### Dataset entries
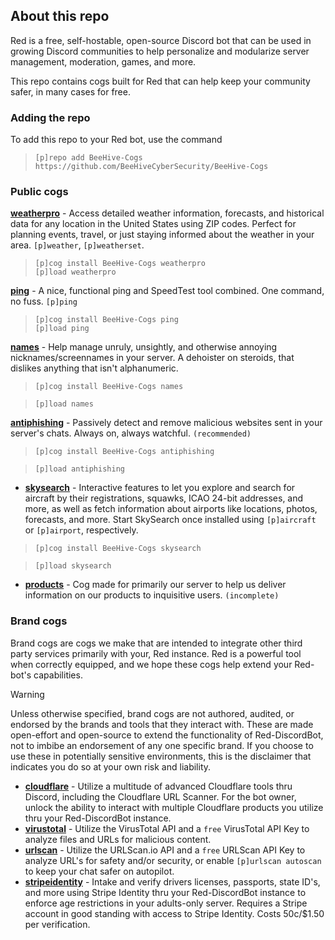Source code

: ## About this repo
Red is a free, self-hostable, open-source Discord bot that can be used in growing Discord communities to help personalize and modularize server management, moderation, games, and more. 

This repo contains cogs built for Red that can help keep your community safer, in many cases for free. 

### Adding the repo
To add this repo to your Red bot, use the command

> ```
> [p]repo add BeeHive-Cogs https://github.com/BeeHiveCyberSecurity/BeeHive-Cogs
> ```


### Public cogs
**[weatherpro](https://github.com/BeeHiveCyberSecurity/BeeHive-Cogs/tree/main/weatherpro)** - Access detailed weather information, forecasts, and historical data for any location in the United States using ZIP codes. Perfect for planning events, travel, or just staying informed about the weather in your area. `[p]weather`, `[p]weatherset`.
> ```
> [p]cog install BeeHive-Cogs weatherpro
> [p]load weatherpro
> ```

**[ping](https://github.com/BeeHiveCyberSecurity/BeeHive-Cogs/tree/main/ping)** - A nice, functional ping and SpeedTest tool combined. One command, no fuss. `[p]ping`
> ```
> [p]cog install BeeHive-Cogs ping
> [p]load ping
> ```

**[names](https://github.com/BeeHiveCyberSecurity/BeeHive-Cogs/tree/main/names)** - Help manage unruly, unsightly, and otherwise annoying nicknames/screennames in your server. A dehoister on steroids, that dislikes anything that isn't alphanumeric.
> `[p]cog install BeeHive-Cogs names`

> `[p]load names`

**[antiphishing](https://github.com/BeeHiveCyberSecurity/BeeHive-Cogs/tree/main/antiphishing)** - Passively detect and remove malicious websites sent in your server's chats. Always on, always watchful. `(recommended)`
> `[p]cog install BeeHive-Cogs antiphishing`

> `[p]load antiphishing`

- **[skysearch](https://github.com/BeeHiveCyberSecurity/BeeHive-Cogs/tree/main/skysearch)** - Interactive features to let you explore and search for aircraft by their registrations, squawks, ICAO 24-bit addresses, and more, as well as fetch information about airports like locations, photos, forecasts, and more. Start SkySearch once installed using `[p]aircraft` or `[p]airport`, respectively.
> `[p]cog install BeeHive-Cogs skysearch`

> `[p]load skysearch`

- **[products](https://github.com/BeeHiveCyberSecurity/BeeHive-Cogs/tree/main/products)** - Cog made for primarily our server to help us deliver information on our products to inquisitive users. `(incomplete)`

### Brand cogs
Brand cogs are cogs we make that are intended to integrate other third party services primarily with your, Red instance. Red is a powerful tool when correctly equipped, and we hope these cogs help extend your Red-bot's capabilities.

>[!WARNING]
>Unless otherwise specified, brand cogs are not authored, audited, or endorsed by the brands and tools that they interact with.
>These are made open-effort and open-source to extend the functionality of Red-DiscordBot, not to imbibe an endorsement of any one specific brand.
>If you choose to use these in potentially sensitive environments, this is the disclaimer that indicates you do so at your own risk and liability.

- **[cloudflare](https://github.com/BeeHiveCyberSecurity/BeeHive-Cogs/tree/main/cloudflare)** - Utilize a multitude of advanced Cloudflare tools thru Discord, including the Cloudflare URL Scanner. For the bot owner, unlock the ability to interact with multiple Cloudflare products you utilize thru your Red-DiscordBot instance.
- **[virustotal](https://github.com/BeeHiveCyberSecurity/BeeHive-Cogs/tree/main/virustotal)** - Utilize the VirusTotal API and a `free` VirusTotal API Key to analyze files and URLs for malicious content.
- **[urlscan](https://github.com/BeeHiveCyberSecurity/BeeHive-Cogs/tree/main/urlscan)** - Utilize the URLScan.io API and a `free` URLScan API Key to analyze URL's for safety and/or security, or enable `[p]urlscan autoscan` to keep your chat safer on autopilot.
- **[stripeidentity](https://github.com/BeeHiveCyberSecurity/BeeHive-Cogs/tree/main/stripeidentity)** - Intake and verify drivers licenses, passports, state ID's, and more using Stripe Identity thru your Red-DiscordBot instance to enforce age restrictions in your adults-only server. Requires a Stripe account in good standing with access to Stripe Identity. Costs 50c/$1.50 per verification.



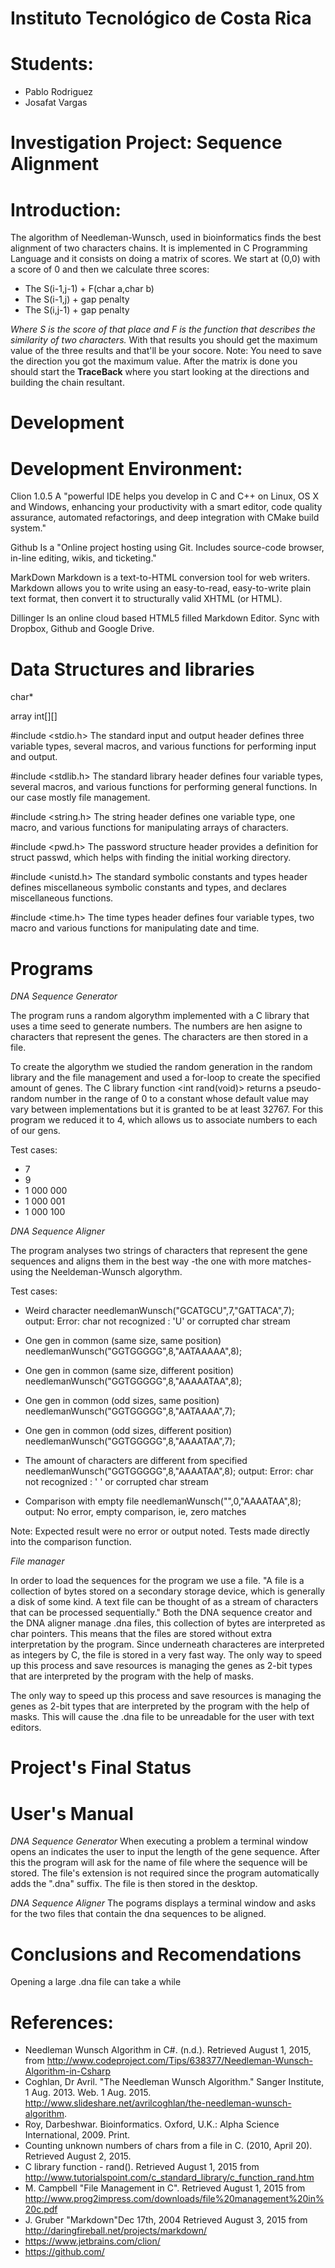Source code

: # Instituto Tecnológico de Costa Rica

# Students:
- Pablo Rodriguez
- Josafat Vargas

# **Investigation Project: Sequence Alignment**
# Introduction: 
The algorithm of Needleman-Wunsch, used in bioinformatics finds the best alignment of two characters chains. It is implemented in C Programming Language and it consists on doing a matrix of scores. We start at (0,0) with a score of 0 and then we calculate three scores:

* The S(i-1,j-1) + F(char a,char b)
* The S(i-1,j) + gap penalty
* The S(i,j-1) + gap penalty

_Where S is the score of that place and F is the function that describes the similarity of two characters._
With that results you should get the maximum value of the three results and that'll be your socore. Note: You need to save the direction you got the maximum value.
After the matrix is done you should start the **TraceBack** where you start looking at the directions and building the chain resultant.

# **Development**
# Development Environment:

Clion 1.0.5
A "powerful IDE helps you develop in C and C++ on Linux, OS X and Windows, enhancing your productivity with a smart editor, code quality assurance, automated refactorings, and deep integration with CMake build system."

Github
Is a "Online project hosting using Git. Includes source-code browser, in-line editing, wikis, and ticketing."

MarkDown
Markdown is a text-to-HTML conversion tool for web writers. Markdown allows you to write using an easy-to-read, easy-to-write plain text format, then convert it to structurally valid XHTML (or HTML).

Dillinger
Is an online cloud based HTML5 filled Markdown Editor. Sync with Dropbox, Github and Google Drive.

# Data Structures and libraries

char*

array int[][]

#include <stdio.h> 
The standard input and output header defines three variable types, several macros, and various functions for performing input and output.

#include <stdlib.h>
The standard library header defines four variable types, several macros, and various functions for performing general functions. In our case mostly file management.

#include <string.h>
The string header defines one variable type, one macro, and various functions for manipulating arrays of characters.

#include <pwd.h>
The password structure header provides a definition for struct passwd, which helps with finding the initial working directory.

#include <unistd.h>
The standard symbolic constants and types header defines miscellaneous symbolic constants and types, and declares miscellaneous functions.

#include <time.h>
The time types header defines four variable types, two macro and various functions for manipulating date and time.

# Programs

_DNA Sequence Generator_

The program runs a random algorythm implemented with a C library that uses a time seed to generate numbers. The numbers are hen asigne to characters that represent the genes. The characters are then stored in a file.

To create the algorythm we studied the random generation in the random library and the file management and used a for-loop to create the specified amount of genes. The C library function <int rand(void)> returns a pseudo-random number in the range of 0 to a constant whose default value may vary between implementations but it is granted to be at least 32767. For this program we reduced it to 4, which allows us to associate numbers to each of our gens.

Test cases:
* 7
* 9
* 1 000 000
* 1 000 001
* 1 000 100

_DNA Sequence Aligner_

The program analyses two strings of characters that represent the gene sequences and aligns them in the best way -the one with more matches- using the Neeldeman-Wunsch algorythm.

Test cases:
* Weird character needlemanWunsch("GCATGCU",7,"GATTACA",7); output: Error: char not recognized : 'U' or corrupted char stream

* One gen in common (same size, same position) needlemanWunsch("GGTGGGGG",8,"AATAAAAA",8);

* One gen in common (same size, different position) needlemanWunsch("GGTGGGGG",8,"AAAAATAA",8);

* One gen in common (odd sizes, same position) needlemanWunsch("GGTGGGGG",8,"AATAAAA",7);

* One gen in common (odd sizes, different position) needlemanWunsch("GGTGGGGG",8,"AAAATAA",7);

* The amount of characters are different from specified needlemanWunsch("GGTGGGGG",8,"AAAATAA",8); output: Error: char not recognized : ' ' or corrupted char stream

* Comparison with empty file needlemanWunsch("",0,"AAAATAA",8); output: No error, empty comparison, ie, zero matches

Note: Expected result were no error or output noted. Tests made directly into the comparison function.

_File manager_

In order to load the sequences for the program we use a file. "A file is a collection of bytes stored on a secondary storage device, which is generally a disk of some kind.  A text file can be thought of as a stream of characters that can be processed sequentially." Both the DNA sequence creator and the DNA aligner manage .dna files, this collection of bytes are interpreted as char pointers. This means that the files are stored without extra interpretation by the program. Since underneath characteres are interpreted as integers by C, the file is stored in a very fast way. The only way to speed up this process and save resources is managing the genes as 2-bit types that are interpreted by the program with the help of masks.

The only way to speed up this process and save resources is managing the genes as 2-bit types that are interpreted by the program with the help of masks. This will cause the .dna file to be unreadable for the user with text editors.

# Project's Final Status

# User's Manual

_DNA Sequence Generator_
When executing a problem a terminal window opens an indicates the user to input the length of the gene sequence. After this the program will ask for the name of file where the sequence will be stored. The file's extension is not required since the program automatically adds the ".dna" suffix. The file is then stored in the desktop.

_DNA Sequence Aligner_
The pograms displays a terminal window and asks for the two files that contain the dna sequences to be aligned. 

# Conclusions and Recomendations

Opening a large .dna file can take a while



# References:

* Needleman Wunsch Algorithm in C#. (n.d.). Retrieved August 1, 2015, from http://www.codeproject.com/Tips/638377/Needleman-Wunsch-Algorithm-in-Csharp 
* Coghlan, Dr Avril. "The Needleman Wunsch Algorithm." Sanger Institute, 1 Aug. 2013. Web. 1 Aug. 2015. <http://www.slideshare.net/avrilcoghlan/the-needleman-wunsch-algorithm>.
* Roy, Darbeshwar. Bioinformatics. Oxford, U.K.: Alpha Science International, 2009. Print. 
* Counting unknown numbers of chars from a file in C. (2010, April 20). Retrieved August 2, 2015.
* C library function - rand(). Retrieved August 1, 2015 from <http://www.tutorialspoint.com/c_standard_library/c_function_rand.htm>
* M. Campbell "File Management in C". Retrieved August 1, 2015 from 
<http://www.prog2impress.com/downloads/file%20management%20in%20c.pdf>
* J. Gruber "Markdown"Dec 17th, 2004 Retrieved August 3, 2015 from <http://daringfireball.net/projects/markdown/>
* https://www.jetbrains.com/clion/
* https://github.com/
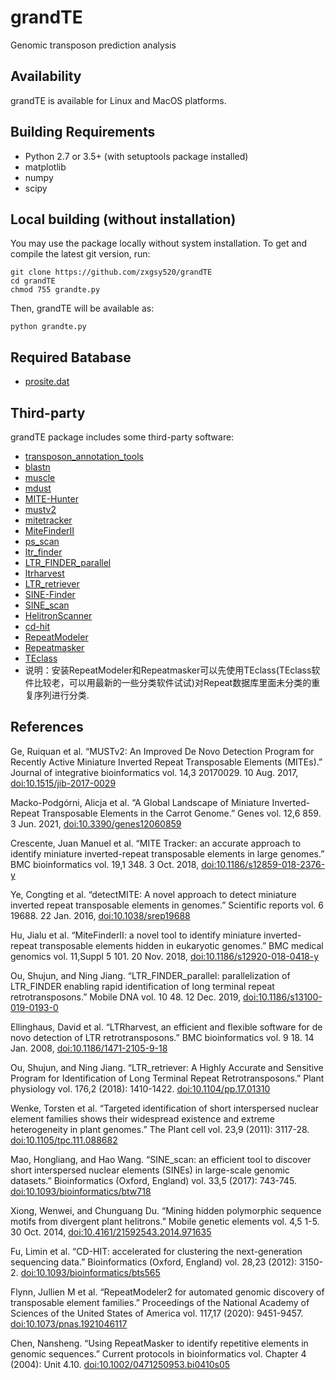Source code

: # grandTE
Genomic transposon prediction analysis

Availability
------------

grandTE is available for Linux and MacOS platforms.

Building Requirements
---------------------

* Python 2.7 or 3.5+ (with setuptools package installed)
* matplotlib
* numpy
* scipy

Local building (without installation)
-------------------------------------

You may use the package locally without system installation.
To get and compile the latest git version, run:

    git clone https://github.com/zxgsy520/grandTE
    cd grandTE
    chmod 755 grandte.py

Then, grandTE will be available as:

    python grandte.py


Required Batabase
---------------------
* [prosite.dat](https://ftp.expasy.org/databases/prosite/prosite.dat)

Third-party
-----------
grandTE package includes some third-party software:
* [transposon_annotation_tools](https://github.com/DerKevinRiehl/transposon_annotation_tools)
* [blastn](https://ftp.ncbi.nlm.nih.gov/blast/executables/legacy.NOTSUPPORTED/)
* [muscle](http://www.drive5.com/muscle/downloads.htm)
* [mdust](https://github.com/lh3/mdust)
* [MITE-Hunter](http://target.iplantcollaborative.org/mite_hunter.html)
* [mustv2](http://www.healthinformaticslab.org/supp/resources.php)
* [mitetracker](https://github.com/INTABiotechMJ/MITE-Tracker)
* [MiteFinderII](https://github.com/jhu99/miteFinder)
* [ps_scan](https://ftp.expasy.org/databases/prosite/ps_scan/)
* [ltr_finder](https://github.com/xzhub/LTR_Finder)
* [LTR_FINDER_parallel](https://github.com/oushujun/LTR_FINDER_parallel)
* [ltrharvest](http://genometools.org/license.html)
* [LTR_retriever](https://github.com/oushujun/LTR_retriever)
* [SINE-Finder]()
* [SINE_scan](https://github.com/maohlzj/SINE_Scan)
* [HelitronScanner](http://bo.csam.montclair.edu/helitronscanner/)
* [cd-hit](http://weizhong-lab.ucsd.edu/cd-hit/)
* [RepeatModeler](https://github.com/Dfam-consortium/RepeatModeler)
* [Repeatmasker](http://www.repeatmasker.org/)
* [TEclass](https://github.com/zxgsy520/TEclass) 
* 说明：安装RepeatModeler和Repeatmasker可以先使用TEclass(TEclass软件比较老，可以用最新的一些分类软件试试)对Repeat数据库里面未分类的重复序列进行分类.

References
-----------

Ge, Ruiquan et al. “MUSTv2: An Improved De Novo Detection Program for Recently Active Miniature Inverted Repeat Transposable Elements (MITEs).” Journal of integrative bioinformatics vol. 14,3 20170029. 10 Aug. 2017, [doi:10.1515/jib-2017-0029](https://pubmed.ncbi.nlm.nih.gov/28796642/)

Macko-Podgórni, Alicja et al. “A Global Landscape of Miniature Inverted-Repeat Transposable Elements in the Carrot Genome.” Genes vol. 12,6 859. 3 Jun. 2021, [doi:10.3390/genes12060859](https://www.ncbi.nlm.nih.gov/pmc/articles/PMC8227079/)

Crescente, Juan Manuel et al. “MITE Tracker: an accurate approach to identify miniature inverted-repeat transposable elements in large genomes.” BMC bioinformatics vol. 19,1 348. 3 Oct. 2018, [doi:10.1186/s12859-018-2376-y](https://www.ncbi.nlm.nih.gov/pmc/articles/PMC6171319/)

Ye, Congting et al. “detectMITE: A novel approach to detect miniature inverted repeat transposable elements in genomes.” Scientific reports vol. 6 19688. 22 Jan. 2016, [doi:10.1038/srep19688](https://pubmed.ncbi.nlm.nih.gov/26795595/)

Hu, Jialu et al. “MiteFinderII: a novel tool to identify miniature inverted-repeat transposable elements hidden in eukaryotic genomes.” BMC medical genomics vol. 11,Suppl 5 101. 20 Nov. 2018, [doi:10.1186/s12920-018-0418-y](https://www.ncbi.nlm.nih.gov/pmc/articles/PMC6245586/)

Ou, Shujun, and Ning Jiang. “LTR_FINDER_parallel: parallelization of LTR_FINDER enabling rapid identification of long terminal repeat retrotransposons.” Mobile DNA vol. 10 48. 12 Dec. 2019, [doi:10.1186/s13100-019-0193-0](https://www.ncbi.nlm.nih.gov/pmc/articles/PMC6909508/)

Ellinghaus, David et al. “LTRharvest, an efficient and flexible software for de novo detection of LTR retrotransposons.” BMC bioinformatics vol. 9 18. 14 Jan. 2008, [doi:10.1186/1471-2105-9-18](https://www.ncbi.nlm.nih.gov/pmc/articles/PMC2253517/)

Ou, Shujun, and Ning Jiang. “LTR_retriever: A Highly Accurate and Sensitive Program for Identification of Long Terminal Repeat Retrotransposons.” Plant physiology vol. 176,2 (2018): 1410-1422. [doi:10.1104/pp.17.01310](https://www.ncbi.nlm.nih.gov/pmc/articles/PMC5813529/)

Wenke, Torsten et al. “Targeted identification of short interspersed nuclear element families shows their widespread existence and extreme heterogeneity in plant genomes.” The Plant cell vol. 23,9 (2011): 3117-28. [doi:10.1105/tpc.111.088682](https://www.ncbi.nlm.nih.gov/pmc/articles/PMC3203444/)

Mao, Hongliang, and Hao Wang. “SINE_scan: an efficient tool to discover short interspersed nuclear elements (SINEs) in large-scale genomic datasets.” Bioinformatics (Oxford, England) vol. 33,5 (2017): 743-745. [doi:10.1093/bioinformatics/btw718](https://www.ncbi.nlm.nih.gov/pmc/articles/PMC5408816/)

Xiong, Wenwei, and Chunguang Du. “Mining hidden polymorphic sequence motifs from divergent plant helitrons.” Mobile genetic elements vol. 4,5 1-5. 30 Oct. 2014, [doi:10.4161/21592543.2014.971635](https://www.ncbi.nlm.nih.gov/pmc/articles/PMC4588551/)

Fu, Limin et al. “CD-HIT: accelerated for clustering the next-generation sequencing data.” Bioinformatics (Oxford, England) vol. 28,23 (2012): 3150-2. [doi:10.1093/bioinformatics/bts565](https://www.ncbi.nlm.nih.gov/pmc/articles/PMC3516142/)

Flynn, Jullien M et al. “RepeatModeler2 for automated genomic discovery of transposable element families.” Proceedings of the National Academy of Sciences of the United States of America vol. 117,17 (2020): 9451-9457. [doi:10.1073/pnas.1921046117](https://www.ncbi.nlm.nih.gov/pmc/articles/PMC7196820/)

Chen, Nansheng. “Using RepeatMasker to identify repetitive elements in genomic sequences.” Current protocols in bioinformatics vol. Chapter 4 (2004): Unit 4.10. [doi:10.1002/0471250953.bi0410s05](https://pubmed.ncbi.nlm.nih.gov/18428725/)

### Directions
Could you return every line from the entries above in which the string "sizes" occurs?

### Answer area
* One gen in common (odd sizes, same position) needlemanWunsch("GGTGGGGG",8,"AATAAAA",7);
* One gen in common (odd sizes, different position) needlemanWunsch("GGTGGGGG",8,"AAAATAA",7);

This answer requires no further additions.